The rights of each State, when not so yielded up, remain absolute.”
A review of the
Northern press at the time of the Secession conventions finds, perhaps
surprisingly to those who wish to read back into the past their own statist
ideas, a similar view. As historian William Marvel explains in his
volume, Mr. Lincoln Goes to War (Houghton Mifflin Harcourt
Publishers, 2006, pp. 19-20), very few Northern newspapers took the position
that the Federal government had the constitutional right to invade and suppress
states who had decided to secede. Indeed, this non-interventionist view was the
view of Presidents Buchanan and Pierce, and according to their previous
opinions, a majority of those on the Supreme Court in 1861.
Congressionally a
majority of members of Congress expressed a view which favored peaceful
separation and that such separation, although regrettable, was constitutional.

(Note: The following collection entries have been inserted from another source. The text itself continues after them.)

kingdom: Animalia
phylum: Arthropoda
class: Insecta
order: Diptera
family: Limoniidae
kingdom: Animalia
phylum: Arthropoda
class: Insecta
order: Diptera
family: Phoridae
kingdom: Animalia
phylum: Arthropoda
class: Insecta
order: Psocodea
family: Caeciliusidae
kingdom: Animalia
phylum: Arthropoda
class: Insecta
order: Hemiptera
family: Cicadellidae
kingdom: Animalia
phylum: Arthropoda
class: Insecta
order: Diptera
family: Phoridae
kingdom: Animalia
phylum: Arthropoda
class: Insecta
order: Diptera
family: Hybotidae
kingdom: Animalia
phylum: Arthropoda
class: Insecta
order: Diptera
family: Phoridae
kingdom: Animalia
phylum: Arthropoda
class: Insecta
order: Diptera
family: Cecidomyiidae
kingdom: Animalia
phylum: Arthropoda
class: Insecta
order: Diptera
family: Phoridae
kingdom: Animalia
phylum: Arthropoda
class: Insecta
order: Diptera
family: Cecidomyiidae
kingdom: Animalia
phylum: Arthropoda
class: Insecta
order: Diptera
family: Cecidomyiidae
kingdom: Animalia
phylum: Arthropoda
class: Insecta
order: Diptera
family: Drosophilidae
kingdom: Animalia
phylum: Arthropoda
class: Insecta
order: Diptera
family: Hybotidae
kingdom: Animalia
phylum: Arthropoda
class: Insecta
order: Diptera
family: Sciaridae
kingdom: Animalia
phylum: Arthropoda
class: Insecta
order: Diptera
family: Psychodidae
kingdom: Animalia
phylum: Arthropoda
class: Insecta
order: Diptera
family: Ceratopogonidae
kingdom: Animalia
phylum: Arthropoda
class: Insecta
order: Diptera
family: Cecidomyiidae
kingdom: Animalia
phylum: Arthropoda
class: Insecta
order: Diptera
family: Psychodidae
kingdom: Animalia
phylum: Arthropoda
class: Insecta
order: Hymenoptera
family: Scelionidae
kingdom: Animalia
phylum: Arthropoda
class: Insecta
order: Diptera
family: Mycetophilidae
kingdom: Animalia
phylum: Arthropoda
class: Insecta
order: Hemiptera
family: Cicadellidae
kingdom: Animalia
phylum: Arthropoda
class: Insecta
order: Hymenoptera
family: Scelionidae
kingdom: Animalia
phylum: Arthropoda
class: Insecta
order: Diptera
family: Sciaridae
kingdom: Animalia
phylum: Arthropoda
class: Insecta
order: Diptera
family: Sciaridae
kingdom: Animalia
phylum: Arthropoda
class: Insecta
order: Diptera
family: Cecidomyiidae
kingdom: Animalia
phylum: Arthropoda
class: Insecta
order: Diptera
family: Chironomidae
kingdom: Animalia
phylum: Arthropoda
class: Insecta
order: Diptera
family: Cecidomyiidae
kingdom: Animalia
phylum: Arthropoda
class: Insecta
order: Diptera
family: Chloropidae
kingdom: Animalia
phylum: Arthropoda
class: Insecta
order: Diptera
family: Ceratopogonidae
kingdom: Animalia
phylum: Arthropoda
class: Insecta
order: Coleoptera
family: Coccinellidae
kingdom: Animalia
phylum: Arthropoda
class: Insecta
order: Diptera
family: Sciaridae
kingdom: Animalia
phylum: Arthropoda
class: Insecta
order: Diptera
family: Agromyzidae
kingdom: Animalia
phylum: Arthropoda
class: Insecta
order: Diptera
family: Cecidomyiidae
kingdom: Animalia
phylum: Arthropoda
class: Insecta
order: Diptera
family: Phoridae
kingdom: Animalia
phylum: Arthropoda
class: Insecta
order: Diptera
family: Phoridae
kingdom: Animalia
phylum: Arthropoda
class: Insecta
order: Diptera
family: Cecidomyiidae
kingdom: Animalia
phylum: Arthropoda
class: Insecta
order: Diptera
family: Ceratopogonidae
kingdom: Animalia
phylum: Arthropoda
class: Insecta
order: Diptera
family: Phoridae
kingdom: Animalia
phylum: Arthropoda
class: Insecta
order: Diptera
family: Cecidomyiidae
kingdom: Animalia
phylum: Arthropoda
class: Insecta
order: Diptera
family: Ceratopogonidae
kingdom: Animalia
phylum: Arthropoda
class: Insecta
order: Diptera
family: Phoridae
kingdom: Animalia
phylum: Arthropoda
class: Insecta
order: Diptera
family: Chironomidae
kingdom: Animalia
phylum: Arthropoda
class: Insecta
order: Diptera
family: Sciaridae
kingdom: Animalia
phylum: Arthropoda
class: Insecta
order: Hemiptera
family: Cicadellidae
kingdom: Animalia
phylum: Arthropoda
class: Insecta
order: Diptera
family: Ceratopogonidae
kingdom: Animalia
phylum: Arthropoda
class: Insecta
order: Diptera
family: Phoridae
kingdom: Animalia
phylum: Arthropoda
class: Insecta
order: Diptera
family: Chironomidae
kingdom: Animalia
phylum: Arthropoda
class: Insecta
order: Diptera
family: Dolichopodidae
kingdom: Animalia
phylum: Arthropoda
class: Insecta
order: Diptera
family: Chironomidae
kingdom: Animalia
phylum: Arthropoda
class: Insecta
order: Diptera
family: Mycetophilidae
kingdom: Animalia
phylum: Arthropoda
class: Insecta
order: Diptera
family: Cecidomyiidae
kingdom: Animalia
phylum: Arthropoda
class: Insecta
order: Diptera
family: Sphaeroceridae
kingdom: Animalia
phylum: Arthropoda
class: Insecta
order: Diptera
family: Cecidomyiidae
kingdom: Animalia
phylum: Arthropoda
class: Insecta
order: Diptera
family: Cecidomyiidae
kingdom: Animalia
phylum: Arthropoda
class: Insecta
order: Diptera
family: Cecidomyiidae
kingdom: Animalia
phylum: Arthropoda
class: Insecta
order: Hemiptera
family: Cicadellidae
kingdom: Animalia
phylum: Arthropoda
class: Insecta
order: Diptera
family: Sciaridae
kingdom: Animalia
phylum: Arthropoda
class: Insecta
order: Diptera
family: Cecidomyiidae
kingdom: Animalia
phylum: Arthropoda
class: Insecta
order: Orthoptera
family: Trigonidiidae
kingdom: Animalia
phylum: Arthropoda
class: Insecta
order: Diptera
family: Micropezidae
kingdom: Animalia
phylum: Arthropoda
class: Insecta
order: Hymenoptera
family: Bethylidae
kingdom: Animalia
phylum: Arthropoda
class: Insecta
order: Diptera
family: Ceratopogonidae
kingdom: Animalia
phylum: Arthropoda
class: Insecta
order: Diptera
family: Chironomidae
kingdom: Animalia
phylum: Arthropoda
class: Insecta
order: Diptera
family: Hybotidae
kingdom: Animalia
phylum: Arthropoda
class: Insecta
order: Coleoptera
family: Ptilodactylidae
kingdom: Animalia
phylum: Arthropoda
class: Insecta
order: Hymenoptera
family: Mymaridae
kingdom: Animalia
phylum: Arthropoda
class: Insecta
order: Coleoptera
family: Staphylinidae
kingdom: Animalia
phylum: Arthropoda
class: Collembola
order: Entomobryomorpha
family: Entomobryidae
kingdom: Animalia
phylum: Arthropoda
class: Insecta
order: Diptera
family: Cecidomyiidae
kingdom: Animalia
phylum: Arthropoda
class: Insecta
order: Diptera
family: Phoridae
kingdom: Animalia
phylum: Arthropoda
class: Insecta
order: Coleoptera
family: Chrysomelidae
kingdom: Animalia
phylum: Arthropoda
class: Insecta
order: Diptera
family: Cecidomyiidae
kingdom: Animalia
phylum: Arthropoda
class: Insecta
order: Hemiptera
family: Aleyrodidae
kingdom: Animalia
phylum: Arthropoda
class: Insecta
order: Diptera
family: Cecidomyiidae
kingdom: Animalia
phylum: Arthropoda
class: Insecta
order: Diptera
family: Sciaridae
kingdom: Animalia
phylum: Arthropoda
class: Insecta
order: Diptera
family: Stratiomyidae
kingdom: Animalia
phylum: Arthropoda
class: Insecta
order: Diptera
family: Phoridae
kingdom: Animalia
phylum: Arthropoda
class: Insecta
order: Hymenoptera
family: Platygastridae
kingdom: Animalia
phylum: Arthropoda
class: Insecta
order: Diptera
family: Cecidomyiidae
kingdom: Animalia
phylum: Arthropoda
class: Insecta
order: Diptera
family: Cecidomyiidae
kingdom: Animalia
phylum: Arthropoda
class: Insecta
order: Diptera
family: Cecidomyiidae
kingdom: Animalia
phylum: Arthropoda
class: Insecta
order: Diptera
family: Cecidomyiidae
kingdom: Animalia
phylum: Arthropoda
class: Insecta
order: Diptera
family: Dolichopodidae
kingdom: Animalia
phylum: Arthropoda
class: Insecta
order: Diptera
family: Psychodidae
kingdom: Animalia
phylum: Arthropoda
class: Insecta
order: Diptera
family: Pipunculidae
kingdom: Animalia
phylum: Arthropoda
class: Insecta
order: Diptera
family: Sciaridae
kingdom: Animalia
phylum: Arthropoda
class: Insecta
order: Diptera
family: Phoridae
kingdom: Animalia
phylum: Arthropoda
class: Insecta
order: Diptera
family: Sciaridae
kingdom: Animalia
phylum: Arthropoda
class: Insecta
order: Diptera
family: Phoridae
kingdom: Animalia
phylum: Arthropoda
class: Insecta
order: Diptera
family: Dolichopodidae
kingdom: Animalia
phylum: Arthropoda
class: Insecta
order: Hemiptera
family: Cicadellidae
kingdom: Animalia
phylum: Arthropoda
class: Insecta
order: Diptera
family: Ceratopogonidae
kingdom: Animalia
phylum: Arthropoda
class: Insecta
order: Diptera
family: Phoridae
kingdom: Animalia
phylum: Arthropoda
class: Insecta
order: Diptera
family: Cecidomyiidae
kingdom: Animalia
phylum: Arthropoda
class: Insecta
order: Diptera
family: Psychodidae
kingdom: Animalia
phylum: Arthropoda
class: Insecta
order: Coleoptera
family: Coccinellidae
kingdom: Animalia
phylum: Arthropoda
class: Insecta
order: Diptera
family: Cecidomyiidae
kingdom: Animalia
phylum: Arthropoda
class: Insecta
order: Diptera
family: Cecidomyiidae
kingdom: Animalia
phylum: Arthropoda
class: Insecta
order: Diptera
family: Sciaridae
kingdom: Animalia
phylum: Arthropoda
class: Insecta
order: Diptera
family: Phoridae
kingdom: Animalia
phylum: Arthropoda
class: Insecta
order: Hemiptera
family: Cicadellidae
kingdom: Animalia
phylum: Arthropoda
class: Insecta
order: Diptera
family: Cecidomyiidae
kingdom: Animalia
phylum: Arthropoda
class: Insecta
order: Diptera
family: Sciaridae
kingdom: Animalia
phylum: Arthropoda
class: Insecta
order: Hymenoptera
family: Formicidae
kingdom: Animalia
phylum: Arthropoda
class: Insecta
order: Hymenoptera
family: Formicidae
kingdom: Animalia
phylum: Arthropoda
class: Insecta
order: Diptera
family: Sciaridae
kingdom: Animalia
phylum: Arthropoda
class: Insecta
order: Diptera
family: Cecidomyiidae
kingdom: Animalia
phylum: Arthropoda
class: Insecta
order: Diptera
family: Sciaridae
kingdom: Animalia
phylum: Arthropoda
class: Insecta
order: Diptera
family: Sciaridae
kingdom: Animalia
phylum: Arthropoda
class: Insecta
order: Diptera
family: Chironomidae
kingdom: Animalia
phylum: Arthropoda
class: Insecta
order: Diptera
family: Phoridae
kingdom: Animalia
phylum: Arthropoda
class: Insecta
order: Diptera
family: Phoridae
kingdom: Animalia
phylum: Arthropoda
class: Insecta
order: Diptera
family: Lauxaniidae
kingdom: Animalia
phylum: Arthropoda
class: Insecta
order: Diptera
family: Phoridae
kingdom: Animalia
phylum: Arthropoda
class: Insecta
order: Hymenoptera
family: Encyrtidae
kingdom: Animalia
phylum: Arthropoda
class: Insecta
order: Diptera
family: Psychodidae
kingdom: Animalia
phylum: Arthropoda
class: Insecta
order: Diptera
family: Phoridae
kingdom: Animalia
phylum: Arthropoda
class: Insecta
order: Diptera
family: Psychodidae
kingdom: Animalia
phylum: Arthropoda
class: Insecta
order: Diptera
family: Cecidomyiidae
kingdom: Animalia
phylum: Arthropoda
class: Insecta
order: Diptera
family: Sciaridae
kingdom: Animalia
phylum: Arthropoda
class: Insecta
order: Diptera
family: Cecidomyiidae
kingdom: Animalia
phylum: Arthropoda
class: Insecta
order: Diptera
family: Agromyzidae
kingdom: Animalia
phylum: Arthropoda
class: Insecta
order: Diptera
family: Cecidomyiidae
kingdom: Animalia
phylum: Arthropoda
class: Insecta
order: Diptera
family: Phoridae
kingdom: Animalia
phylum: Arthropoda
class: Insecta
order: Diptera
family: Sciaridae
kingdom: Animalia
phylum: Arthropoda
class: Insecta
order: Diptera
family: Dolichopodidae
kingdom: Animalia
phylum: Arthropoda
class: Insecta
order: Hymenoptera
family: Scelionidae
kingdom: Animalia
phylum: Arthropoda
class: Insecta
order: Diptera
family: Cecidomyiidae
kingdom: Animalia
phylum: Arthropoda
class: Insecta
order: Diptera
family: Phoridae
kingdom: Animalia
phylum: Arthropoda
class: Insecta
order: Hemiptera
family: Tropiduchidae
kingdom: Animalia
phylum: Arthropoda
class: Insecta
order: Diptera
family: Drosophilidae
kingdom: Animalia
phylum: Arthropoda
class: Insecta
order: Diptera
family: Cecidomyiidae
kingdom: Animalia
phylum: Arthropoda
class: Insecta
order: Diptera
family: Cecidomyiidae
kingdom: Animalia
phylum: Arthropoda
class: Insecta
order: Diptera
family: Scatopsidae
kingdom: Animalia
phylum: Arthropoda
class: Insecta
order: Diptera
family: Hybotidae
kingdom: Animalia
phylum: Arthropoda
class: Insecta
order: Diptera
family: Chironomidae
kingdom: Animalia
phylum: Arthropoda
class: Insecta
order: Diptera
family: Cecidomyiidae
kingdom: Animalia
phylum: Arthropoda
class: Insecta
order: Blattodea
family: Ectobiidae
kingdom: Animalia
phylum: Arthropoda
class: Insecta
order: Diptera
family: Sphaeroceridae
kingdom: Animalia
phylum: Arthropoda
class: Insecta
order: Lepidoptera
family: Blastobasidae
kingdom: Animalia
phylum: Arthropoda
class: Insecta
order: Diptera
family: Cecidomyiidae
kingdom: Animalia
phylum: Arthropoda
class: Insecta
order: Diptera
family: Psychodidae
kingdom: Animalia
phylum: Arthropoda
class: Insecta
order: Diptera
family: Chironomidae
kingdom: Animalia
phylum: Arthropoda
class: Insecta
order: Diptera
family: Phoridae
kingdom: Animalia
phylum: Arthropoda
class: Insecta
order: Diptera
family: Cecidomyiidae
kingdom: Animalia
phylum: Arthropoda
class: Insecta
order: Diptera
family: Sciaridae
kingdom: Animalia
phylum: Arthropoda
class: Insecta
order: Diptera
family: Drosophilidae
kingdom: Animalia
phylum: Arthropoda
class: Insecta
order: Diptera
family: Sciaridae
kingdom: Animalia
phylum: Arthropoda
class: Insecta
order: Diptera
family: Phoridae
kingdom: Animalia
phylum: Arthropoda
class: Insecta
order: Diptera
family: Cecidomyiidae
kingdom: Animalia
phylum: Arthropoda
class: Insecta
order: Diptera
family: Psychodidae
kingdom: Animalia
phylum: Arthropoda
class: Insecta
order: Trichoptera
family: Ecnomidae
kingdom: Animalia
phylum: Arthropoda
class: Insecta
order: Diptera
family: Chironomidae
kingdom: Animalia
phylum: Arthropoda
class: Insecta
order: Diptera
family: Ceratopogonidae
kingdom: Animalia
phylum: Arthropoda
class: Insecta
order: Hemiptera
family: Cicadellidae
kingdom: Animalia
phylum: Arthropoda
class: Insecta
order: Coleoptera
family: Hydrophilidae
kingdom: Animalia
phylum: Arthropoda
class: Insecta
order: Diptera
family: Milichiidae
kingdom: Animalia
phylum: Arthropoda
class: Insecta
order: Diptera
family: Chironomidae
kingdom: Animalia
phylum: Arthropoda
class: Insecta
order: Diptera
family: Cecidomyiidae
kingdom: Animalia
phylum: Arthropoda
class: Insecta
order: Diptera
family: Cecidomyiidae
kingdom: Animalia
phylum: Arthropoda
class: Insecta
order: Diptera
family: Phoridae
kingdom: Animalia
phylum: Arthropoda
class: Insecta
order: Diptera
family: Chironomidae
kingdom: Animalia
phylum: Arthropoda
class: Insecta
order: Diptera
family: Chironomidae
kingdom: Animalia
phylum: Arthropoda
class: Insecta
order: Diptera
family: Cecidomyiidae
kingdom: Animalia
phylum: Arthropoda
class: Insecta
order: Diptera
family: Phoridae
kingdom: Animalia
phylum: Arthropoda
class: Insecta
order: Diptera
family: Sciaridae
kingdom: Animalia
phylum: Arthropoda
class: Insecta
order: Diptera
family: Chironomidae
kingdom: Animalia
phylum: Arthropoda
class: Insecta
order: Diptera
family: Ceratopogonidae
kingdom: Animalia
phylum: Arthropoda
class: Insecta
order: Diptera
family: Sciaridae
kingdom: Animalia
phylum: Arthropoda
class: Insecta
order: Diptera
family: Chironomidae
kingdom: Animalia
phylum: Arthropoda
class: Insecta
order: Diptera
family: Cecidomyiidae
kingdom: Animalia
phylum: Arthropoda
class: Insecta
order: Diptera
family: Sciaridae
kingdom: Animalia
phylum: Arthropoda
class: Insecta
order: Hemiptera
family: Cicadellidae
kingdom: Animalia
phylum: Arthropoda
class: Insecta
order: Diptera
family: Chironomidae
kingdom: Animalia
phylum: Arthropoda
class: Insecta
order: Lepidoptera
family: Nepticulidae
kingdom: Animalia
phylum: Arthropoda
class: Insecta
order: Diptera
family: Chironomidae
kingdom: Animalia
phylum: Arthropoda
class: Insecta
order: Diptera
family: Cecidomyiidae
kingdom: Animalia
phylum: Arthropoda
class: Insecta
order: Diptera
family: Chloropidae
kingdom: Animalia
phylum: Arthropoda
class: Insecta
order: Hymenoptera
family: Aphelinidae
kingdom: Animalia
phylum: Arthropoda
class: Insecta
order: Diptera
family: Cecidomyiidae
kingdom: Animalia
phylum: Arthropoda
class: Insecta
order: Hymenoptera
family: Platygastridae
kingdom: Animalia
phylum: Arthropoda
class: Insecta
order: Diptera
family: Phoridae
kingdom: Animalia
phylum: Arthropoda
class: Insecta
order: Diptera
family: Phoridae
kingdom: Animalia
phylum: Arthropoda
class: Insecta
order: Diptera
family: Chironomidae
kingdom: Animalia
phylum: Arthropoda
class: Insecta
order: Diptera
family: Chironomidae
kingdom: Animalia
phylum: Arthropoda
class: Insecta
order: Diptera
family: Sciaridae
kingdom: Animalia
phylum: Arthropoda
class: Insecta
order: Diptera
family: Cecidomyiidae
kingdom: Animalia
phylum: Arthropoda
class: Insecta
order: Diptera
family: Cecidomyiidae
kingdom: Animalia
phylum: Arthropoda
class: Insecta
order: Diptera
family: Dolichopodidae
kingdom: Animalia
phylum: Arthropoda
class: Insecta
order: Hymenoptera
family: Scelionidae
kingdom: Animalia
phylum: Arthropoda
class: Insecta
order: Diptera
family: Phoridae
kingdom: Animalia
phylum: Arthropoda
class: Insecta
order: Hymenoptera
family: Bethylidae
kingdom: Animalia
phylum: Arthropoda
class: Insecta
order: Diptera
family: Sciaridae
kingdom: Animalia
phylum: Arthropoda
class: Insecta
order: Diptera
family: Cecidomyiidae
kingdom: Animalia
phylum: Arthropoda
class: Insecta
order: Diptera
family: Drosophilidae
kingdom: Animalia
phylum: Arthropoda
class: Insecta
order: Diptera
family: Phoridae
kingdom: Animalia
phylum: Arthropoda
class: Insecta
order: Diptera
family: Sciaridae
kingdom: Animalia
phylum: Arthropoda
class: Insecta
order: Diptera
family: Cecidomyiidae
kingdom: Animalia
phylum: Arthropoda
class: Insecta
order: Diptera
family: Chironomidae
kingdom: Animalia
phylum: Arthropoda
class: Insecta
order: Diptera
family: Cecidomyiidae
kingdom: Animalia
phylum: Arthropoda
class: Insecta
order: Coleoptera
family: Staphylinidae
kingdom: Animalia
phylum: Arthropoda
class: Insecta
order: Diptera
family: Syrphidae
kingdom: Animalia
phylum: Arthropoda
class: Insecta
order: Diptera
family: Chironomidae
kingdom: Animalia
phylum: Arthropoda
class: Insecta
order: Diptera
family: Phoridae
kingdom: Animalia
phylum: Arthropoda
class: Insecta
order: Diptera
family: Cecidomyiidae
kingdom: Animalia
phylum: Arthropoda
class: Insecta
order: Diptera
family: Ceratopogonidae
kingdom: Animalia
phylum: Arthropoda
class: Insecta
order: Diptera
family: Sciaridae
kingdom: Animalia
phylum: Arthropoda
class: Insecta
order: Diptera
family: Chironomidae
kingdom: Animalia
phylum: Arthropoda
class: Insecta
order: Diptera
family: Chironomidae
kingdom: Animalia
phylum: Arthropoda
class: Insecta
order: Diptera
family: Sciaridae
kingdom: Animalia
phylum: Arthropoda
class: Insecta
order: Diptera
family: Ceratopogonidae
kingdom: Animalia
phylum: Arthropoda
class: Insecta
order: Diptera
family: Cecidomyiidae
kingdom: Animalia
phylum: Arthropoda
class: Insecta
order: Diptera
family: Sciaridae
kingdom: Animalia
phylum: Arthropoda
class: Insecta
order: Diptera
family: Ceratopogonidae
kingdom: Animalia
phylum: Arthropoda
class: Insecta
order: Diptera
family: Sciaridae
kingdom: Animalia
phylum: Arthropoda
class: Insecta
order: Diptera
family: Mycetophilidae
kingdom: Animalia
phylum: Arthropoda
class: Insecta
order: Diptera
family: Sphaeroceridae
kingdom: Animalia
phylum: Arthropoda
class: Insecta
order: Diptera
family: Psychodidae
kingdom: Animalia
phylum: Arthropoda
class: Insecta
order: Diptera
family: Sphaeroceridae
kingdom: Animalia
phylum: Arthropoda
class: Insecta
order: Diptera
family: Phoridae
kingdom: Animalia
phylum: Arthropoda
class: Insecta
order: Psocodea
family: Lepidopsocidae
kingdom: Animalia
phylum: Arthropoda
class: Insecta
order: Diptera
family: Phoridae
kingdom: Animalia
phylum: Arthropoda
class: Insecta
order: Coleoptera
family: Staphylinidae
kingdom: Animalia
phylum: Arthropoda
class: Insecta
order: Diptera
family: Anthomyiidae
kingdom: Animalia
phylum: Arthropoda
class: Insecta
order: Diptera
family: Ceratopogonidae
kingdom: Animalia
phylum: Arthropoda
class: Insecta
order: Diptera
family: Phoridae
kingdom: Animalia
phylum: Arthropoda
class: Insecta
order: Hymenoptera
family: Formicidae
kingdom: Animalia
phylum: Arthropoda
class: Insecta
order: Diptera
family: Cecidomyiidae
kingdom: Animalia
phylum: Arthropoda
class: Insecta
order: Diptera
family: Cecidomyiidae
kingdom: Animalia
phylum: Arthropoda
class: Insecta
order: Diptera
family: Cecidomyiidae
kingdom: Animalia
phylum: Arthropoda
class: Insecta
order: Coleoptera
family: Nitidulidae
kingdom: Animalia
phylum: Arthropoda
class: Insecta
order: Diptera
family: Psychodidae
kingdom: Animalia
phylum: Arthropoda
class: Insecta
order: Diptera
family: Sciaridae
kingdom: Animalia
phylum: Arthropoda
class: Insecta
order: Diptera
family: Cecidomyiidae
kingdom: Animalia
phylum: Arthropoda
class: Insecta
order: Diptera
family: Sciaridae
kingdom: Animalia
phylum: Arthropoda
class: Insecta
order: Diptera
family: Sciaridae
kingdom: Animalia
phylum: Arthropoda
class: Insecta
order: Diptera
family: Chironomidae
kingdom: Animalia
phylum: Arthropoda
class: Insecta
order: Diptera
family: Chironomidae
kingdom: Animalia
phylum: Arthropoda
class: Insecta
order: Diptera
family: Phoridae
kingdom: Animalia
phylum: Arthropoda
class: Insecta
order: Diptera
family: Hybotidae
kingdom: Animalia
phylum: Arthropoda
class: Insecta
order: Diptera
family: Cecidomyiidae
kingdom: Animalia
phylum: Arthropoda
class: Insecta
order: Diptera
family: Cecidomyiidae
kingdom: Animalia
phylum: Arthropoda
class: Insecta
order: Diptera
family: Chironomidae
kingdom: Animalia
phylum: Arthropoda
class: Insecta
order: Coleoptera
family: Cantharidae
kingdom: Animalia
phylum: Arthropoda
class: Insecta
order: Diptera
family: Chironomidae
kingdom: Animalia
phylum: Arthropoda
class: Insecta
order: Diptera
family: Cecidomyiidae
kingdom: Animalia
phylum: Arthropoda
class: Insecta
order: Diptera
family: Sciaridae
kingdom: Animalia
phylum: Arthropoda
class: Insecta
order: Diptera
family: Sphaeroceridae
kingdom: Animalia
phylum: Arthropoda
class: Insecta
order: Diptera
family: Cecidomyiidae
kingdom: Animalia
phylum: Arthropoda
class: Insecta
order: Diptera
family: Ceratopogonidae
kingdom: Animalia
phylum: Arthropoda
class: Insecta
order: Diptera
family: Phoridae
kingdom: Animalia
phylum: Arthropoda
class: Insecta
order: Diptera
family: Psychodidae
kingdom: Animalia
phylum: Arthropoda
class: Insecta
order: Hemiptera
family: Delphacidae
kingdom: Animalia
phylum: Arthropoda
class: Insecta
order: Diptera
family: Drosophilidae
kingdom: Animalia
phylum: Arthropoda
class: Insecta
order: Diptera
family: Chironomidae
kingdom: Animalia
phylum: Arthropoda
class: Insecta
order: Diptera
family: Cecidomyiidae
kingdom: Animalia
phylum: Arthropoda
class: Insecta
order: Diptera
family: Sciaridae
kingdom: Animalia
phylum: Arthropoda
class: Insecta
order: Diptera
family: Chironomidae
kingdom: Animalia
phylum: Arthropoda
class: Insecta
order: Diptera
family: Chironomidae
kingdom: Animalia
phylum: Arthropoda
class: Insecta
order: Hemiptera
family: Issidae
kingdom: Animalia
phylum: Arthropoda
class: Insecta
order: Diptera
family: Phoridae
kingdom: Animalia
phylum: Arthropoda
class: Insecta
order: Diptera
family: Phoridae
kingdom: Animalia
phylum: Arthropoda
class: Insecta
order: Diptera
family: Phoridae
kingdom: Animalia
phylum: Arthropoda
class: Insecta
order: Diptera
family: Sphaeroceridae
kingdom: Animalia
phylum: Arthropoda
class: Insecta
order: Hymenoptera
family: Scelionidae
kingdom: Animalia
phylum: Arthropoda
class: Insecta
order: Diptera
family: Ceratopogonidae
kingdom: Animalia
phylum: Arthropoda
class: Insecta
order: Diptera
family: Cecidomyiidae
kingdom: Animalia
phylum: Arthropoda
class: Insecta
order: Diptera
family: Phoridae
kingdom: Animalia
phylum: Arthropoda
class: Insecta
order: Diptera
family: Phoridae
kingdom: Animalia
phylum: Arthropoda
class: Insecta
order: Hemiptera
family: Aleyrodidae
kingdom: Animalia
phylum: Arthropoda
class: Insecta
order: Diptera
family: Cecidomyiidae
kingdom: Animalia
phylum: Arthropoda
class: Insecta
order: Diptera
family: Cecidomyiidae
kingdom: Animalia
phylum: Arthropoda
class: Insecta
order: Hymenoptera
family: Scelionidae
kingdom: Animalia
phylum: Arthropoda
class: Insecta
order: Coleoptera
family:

Indeed, were it not the New England states in 1814-1815 who made the first
serious effort at secession during the War of 1812, to the point that they
gathered in Hartford to discuss actively pursuing it? To read transcripts of
their discussions is to see that not just Southerners but most Americans
understood during the pre-war period that states had the right to abrogate
their original adhesion to the American union.
One last comment
regarding the accusation of “treason.” After the conclusion of the War, the
Southern states were put under military authority, their civil governments
dissolved, and each state had to be re-admitted to the Union. But, logically, a
state could not be “re-admitted” to the Union unless it had been out of it. And
if it were out of it, legally and constitutionally, as the Southern states
maintained (and some Northern writers acknowledged), then it could not be in
any way guilty of “treason.” Robert E. Lee formally resigned his
commission from the US Army, and then reverted to civilian status. When
Virginia seceded, which its state constitution gave it every legal right to do
(and according to a majority Constitutional view of the time), he was called
back into service by his state (which was then out of the union). There is no
way that ex post facto argumentation can construe this as treason.